(Document text begins)

The Indy Autonomous Challenge (IAC) is a series of races with full-scale autonomous race cars.

The original race took place on the Indianapolis Motor Speedway (IMS) in October 2021. The challenge itself started in November 2019 and consisted of several rounds and hackathons in which the competing teams needed to demonstrate their ability to race autonomously. Each team competing in the final race on the IMS used the same vehicle hardware provided by the organizers. The goal of the IAC was purely to focus on the development of a full autonomous driving software stack that enabled perception, planning and control on the racetrack. In total, 1.5 Million USD was provided as prizes for the winning teams.

Further races have taken place at Texas Motor Speedway and Las Vegas Motor Speedway.

Overview 
As a successor of the DARPA Grand Challenge, the IAC aimed to provide a challenging environment for the development of autonomous vehicles. University teams were invited to develop software for solving the autonomous driving task, but in the challenging environment of a racetrack. During the competition, teams used simulation environments and cloud computing to test and prove the maturity of their algorithms. The IAC race cars were to drive up to 290 km/h (180 mph), have high lateral and longitudinal accelerations, needed to plan their path in an adversarial environment and needed to drive safely and reliably with low computation times. The IAC was therefore a proving ground for autonomous vehicles. Overall, three main goals were tackled in the IAC:

 Defining and solving edge case scenarios for autonomous vehicles.
 Catalyzing new autonomous driving technologies and innovations.
 Engaging the public in the competition to help ensure acceptance.

The efforts of the IAC were led by Energy System Network, an Indianapolis-based nonprofit.

(Document text ends)
(Data provided begins)

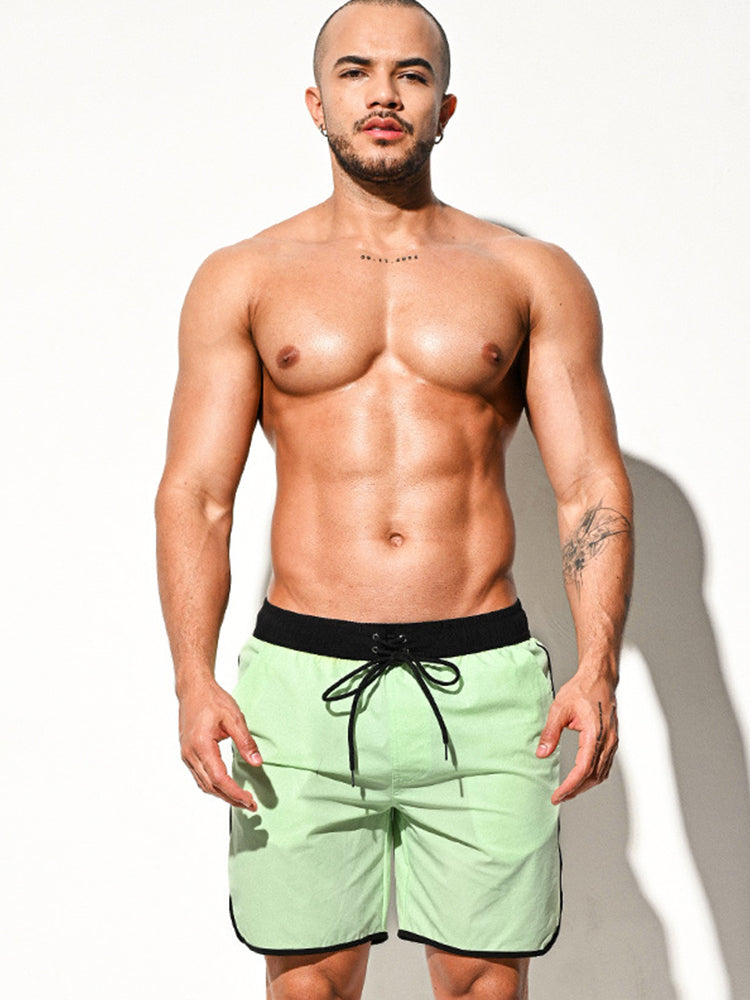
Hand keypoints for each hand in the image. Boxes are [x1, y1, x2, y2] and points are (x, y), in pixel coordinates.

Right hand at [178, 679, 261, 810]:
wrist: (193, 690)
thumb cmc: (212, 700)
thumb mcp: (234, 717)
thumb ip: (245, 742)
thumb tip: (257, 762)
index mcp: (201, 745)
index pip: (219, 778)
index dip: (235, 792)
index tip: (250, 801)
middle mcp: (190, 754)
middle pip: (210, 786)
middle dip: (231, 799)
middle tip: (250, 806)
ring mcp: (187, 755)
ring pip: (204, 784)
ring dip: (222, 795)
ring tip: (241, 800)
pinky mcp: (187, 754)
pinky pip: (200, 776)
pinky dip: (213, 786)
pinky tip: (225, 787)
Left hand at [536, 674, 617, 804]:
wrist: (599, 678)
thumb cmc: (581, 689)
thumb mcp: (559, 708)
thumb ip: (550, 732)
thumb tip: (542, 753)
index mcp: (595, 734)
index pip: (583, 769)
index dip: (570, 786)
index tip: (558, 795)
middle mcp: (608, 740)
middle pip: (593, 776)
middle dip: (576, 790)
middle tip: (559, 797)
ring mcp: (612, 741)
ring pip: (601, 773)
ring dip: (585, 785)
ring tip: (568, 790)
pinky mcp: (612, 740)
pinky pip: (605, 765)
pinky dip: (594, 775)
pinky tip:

(Data provided ends)

— About this task —
In the Indy Autonomous Challenge text, swap "nonprofit" for "non-profit organization" and give the passage between "Engaging the public" and "an Indianapolis-based nonprofit.", inclusive.

— Task output —
Engaging the public in the competition to help ensure acceptance.

The efforts of the IAC were led by Energy System Network, an Indianapolis-based non-profit organization.